= Beginning of Section =

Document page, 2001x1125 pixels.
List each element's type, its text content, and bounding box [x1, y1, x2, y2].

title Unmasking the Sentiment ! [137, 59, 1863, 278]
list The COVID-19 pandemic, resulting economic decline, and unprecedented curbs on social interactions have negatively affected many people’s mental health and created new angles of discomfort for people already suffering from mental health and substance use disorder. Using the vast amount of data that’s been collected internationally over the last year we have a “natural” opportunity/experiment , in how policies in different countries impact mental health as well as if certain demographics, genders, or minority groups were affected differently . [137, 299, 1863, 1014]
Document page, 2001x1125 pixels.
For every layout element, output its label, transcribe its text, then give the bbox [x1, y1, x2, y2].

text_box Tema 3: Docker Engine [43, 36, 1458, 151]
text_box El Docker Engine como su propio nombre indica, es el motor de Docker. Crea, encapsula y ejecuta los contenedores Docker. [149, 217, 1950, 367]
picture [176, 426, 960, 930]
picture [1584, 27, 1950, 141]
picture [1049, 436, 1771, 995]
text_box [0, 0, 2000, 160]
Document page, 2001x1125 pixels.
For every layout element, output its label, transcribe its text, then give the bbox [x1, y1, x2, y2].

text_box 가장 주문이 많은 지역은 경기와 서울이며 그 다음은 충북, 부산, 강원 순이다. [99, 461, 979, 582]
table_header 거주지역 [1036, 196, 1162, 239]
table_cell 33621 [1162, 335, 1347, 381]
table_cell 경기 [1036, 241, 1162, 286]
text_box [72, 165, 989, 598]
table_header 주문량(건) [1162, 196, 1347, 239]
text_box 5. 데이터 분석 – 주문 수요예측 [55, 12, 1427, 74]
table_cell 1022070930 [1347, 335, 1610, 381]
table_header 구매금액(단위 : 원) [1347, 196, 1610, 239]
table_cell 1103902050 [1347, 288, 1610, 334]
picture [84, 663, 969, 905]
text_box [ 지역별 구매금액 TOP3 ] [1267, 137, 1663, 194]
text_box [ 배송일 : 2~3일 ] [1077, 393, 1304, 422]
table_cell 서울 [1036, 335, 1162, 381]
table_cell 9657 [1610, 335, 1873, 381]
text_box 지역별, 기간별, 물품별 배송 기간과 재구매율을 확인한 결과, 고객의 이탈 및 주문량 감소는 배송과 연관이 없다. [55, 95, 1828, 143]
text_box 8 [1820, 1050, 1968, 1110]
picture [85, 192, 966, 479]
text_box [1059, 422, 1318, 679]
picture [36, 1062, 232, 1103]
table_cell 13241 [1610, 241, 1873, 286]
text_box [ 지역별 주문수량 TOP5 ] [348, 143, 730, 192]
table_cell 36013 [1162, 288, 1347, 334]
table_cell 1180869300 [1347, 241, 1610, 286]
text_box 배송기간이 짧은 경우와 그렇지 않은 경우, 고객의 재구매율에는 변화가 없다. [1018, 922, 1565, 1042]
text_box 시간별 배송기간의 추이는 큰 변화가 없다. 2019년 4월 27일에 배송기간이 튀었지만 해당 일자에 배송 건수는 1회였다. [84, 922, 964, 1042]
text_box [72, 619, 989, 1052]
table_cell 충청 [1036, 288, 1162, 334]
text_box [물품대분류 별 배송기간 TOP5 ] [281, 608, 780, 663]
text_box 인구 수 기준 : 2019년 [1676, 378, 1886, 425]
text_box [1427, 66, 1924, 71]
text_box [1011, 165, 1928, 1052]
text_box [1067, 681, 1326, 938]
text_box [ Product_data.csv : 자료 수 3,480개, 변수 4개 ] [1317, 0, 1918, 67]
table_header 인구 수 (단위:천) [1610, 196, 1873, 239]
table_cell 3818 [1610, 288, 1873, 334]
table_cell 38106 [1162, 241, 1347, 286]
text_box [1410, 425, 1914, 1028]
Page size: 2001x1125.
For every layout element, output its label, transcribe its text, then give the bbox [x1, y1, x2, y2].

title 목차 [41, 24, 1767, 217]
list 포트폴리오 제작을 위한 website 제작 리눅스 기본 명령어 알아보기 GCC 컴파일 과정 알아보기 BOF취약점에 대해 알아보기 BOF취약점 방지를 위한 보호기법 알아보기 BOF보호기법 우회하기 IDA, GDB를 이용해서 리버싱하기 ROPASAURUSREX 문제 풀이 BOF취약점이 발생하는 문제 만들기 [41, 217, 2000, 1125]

= End of Section =

YOUR INSTRUCTIONS: Your reply should contain each entry, copied without alteration.

EXERCISE SOLUTION:
Document page, 2001x1125 pixels.
List each element's type, its text content, and bounding box [x1, y1, x2, y2].

title Unmasking the Sentiment ! [137, 59, 1863, 278]
list The COVID-19 pandemic, resulting economic decline, and unprecedented curbs on social interactions have negatively affected many people’s mental health and created new angles of discomfort for people already suffering from mental health and substance use disorder. Using the vast amount of data that’s been collected internationally over the last year we have a “natural” opportunity/experiment , in how policies in different countries impact mental health as well as if certain demographics, genders, or minority groups were affected differently . [137, 299, 1863, 1014]
Document page, 2001x1125 pixels.
For every layout element, output its label, transcribe its text, then give the bbox [x1, y1, x2, y2].

text_box Tema 3: Docker Engine [43, 36, 1458, 151]
text_box El Docker Engine como su propio nombre indica, es el motor de Docker. Crea, encapsula y ejecuta los contenedores Docker. [149, 217, 1950, 367]
picture [176, 426, 960, 930]
picture [1584, 27, 1950, 141]
picture [1049, 436, 1771, 995]
text_box [0, 0, 2000, 160]
Document page, 2001x1125 pixels.
For every layout element, output its label, transcribe its text, then give the bbox [x1, y1, x2, y2].

text_box 가장 주문이 많은 지역은 경기와 서울이며 그 다음은 충북, 부산, 강원 순이다. [99, 461, 979, 582]
table_header 거주지역 [1036, 196, 1162, 239]
table_cell 33621 [1162, 335, 1347, 381]
table_cell 경기 [1036, 241, 1162, 286]
text_box [72, 165, 989, 598]
table_header 주문량(건) [1162, 196, 1347, 239]
text_box 5. 데이터 분석 – 주문 수요예측 [55, 12, 1427, 74]
table_cell 1022070930 [1347, 335, 1610, 381]
table_header 구매금액(단위 : 원) [1347, 196, 1610, 239]
table_cell 1103902050 [1347, 288, 1610, 334]
picture [84, 663, 969, 905]
text_box [ 지역별 구매금액 TOP3 ] [1267, 137, 1663, 194]
text_box [ 배송일 : 2~3일 ] [1077, 393, 1304, 422]
table_cell 서울 [1036, 335, 1162, 381]
table_cell 9657 [1610, 335, 1873, 381]
text_box 지역별, 기간별, 물품별 배송 기간과 재구매율을 확인한 결과, 고객의 이탈 및 주문량 감소는 배송과 연관이 없다. [55, 95, 1828, 143]
text_box 8 [1820, 1050, 1968, 1110]
picture [85, 192, 966, 479]
text_box [1059, 422, 1318, 679]
picture [36, 1062, 232, 1103]
table_cell 13241 [1610, 241, 1873, 286]
text_box [ 지역별 주문수량 TOP5 ] [348, 143, 730, 192]
table_cell 36013 [1162, 288, 1347, 334]
table_cell 1180869300 [1347, 241, 1610, 286]
text_box 배송기간이 짧은 경우와 그렇지 않은 경우, 고객의 재구매율에는 변화가 없다. [1018, 922, 1565, 1042]
text_box 시간별 배송기간의 추이는 큰 변화가 없다. 2019년 4월 27일에 배송기간이 튀었지만 해당 일자에 배송 건수는 1회였다. [84, 922, 964, 1042]
text_box [72, 619, 989, 1052]
table_cell 충청 [1036, 288, 1162, 334]
text_box [물품대분류 별 배송기간 TOP5 ] [281, 608, 780, 663]
text_box 인구 수 기준 : 2019년 [1676, 378, 1886, 425]
text_box [1427, 66, 1924, 71]
text_box [1011, 165, 1928, 1052]
text_box [1067, 681, 1326, 938]
text_box [ Product_data.csv : 자료 수 3,480개, 변수 4개 ] [1317, 0, 1918, 67]
table_header 인구 수 (단위:천) [1610, 196, 1873, 239]
table_cell 3818 [1610, 288, 1873, 334]
table_cell 38106 [1162, 241, 1347, 286]
text_box [1410, 425, 1914, 1028]
Page size: 2001x1125.
For every layout element, output its label, transcribe its text, then give the bbox [x1, y1, x2, y2].

title 목차 [41, 24, 1767, 217]
list 포트폴리오 제작을 위한 website 제작 리눅스 기본 명령어 알아보기 GCC 컴파일 과정 알아보기 BOF취약점에 대해 알아보기 BOF취약점 방지를 위한 보호기법 알아보기 BOF보호기법 우회하기 IDA, GDB를 이용해서 리버싱하기 ROPASAURUSREX 문제 풀이 BOF취약점이 발생하는 문제 만들기 [41, 217, 2000, 1125]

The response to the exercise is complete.